Nginx 1.30.2

NGINX, the worlds most widely used web server and reverse proxy, has released version 1.30.2 on May 22, 2026. The update is a security release that addresses a heap buffer overflow vulnerability in the ngx_http_rewrite_module, designated CVE-2026-9256.

What Changed

The vulnerability, nicknamed "nginx-poolslip" by security researchers, affects configurations using overlapping captures in rewrite rules. A remote attacker could craft a request that triggers a heap buffer overflow in the NGINX worker process, potentially leading to a denial-of-service condition or, in more severe cases, arbitrary code execution.

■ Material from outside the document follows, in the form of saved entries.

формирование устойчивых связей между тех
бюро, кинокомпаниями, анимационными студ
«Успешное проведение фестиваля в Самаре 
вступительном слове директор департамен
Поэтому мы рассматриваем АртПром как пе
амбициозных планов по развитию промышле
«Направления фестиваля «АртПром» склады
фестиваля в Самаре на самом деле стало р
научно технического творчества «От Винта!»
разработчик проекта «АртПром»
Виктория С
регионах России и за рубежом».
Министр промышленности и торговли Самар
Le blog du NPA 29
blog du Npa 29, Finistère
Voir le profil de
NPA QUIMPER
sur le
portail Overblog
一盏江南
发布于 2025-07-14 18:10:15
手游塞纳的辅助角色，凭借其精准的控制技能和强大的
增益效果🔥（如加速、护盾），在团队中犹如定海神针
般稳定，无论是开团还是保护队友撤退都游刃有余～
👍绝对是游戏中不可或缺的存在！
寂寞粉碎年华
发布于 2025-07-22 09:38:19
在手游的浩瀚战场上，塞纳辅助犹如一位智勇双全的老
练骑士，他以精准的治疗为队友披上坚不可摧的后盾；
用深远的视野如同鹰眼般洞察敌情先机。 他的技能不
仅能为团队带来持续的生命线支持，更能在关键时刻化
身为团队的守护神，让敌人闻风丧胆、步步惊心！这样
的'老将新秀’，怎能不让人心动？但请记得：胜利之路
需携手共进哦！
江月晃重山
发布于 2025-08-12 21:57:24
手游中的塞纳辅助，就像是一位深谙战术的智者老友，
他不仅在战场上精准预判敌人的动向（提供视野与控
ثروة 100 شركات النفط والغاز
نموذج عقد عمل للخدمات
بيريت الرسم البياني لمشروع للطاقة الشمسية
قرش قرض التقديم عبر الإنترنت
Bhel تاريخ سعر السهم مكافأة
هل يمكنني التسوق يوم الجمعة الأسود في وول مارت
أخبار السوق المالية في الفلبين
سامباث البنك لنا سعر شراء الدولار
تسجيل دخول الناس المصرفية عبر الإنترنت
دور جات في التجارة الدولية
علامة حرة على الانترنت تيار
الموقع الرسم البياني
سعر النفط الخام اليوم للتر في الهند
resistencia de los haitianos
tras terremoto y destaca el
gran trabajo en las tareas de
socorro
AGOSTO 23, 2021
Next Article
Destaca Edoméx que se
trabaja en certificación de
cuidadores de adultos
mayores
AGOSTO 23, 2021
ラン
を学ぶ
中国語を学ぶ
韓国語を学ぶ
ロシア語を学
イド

The CVSS severity rating for CVE-2026-9256 is medium, but the exploit surface is broad — any NGINX deployment with complex rewrite rules using capture groups is potentially at risk.

Why It Matters

NGINX powers over 30% of all websites globally, making security vulnerabilities in the server a systemic risk across the internet. While this particular vulnerability requires specific configuration conditions to exploit, the potential for denial-of-service attacks makes patching a priority for production deployments.

The fix is included in both the 1.30.2 stable branch and the 1.31.1 mainline branch, ensuring that users on either track receive the security patch.

Whats Next

NGINXs new release model, announced May 13, 2026, introduces Long-Term Support (LTS) releases alongside Continuous Releases (CR). Users running mission-critical deployments should evaluate the LTS track for longer stability windows. The 1.30.x stable branch continues to receive security backports and critical bug fixes.

Administrators are strongly advised to update immediately. The standard apt-get upgrade nginx or equivalent package manager command will apply the patch for most distributions.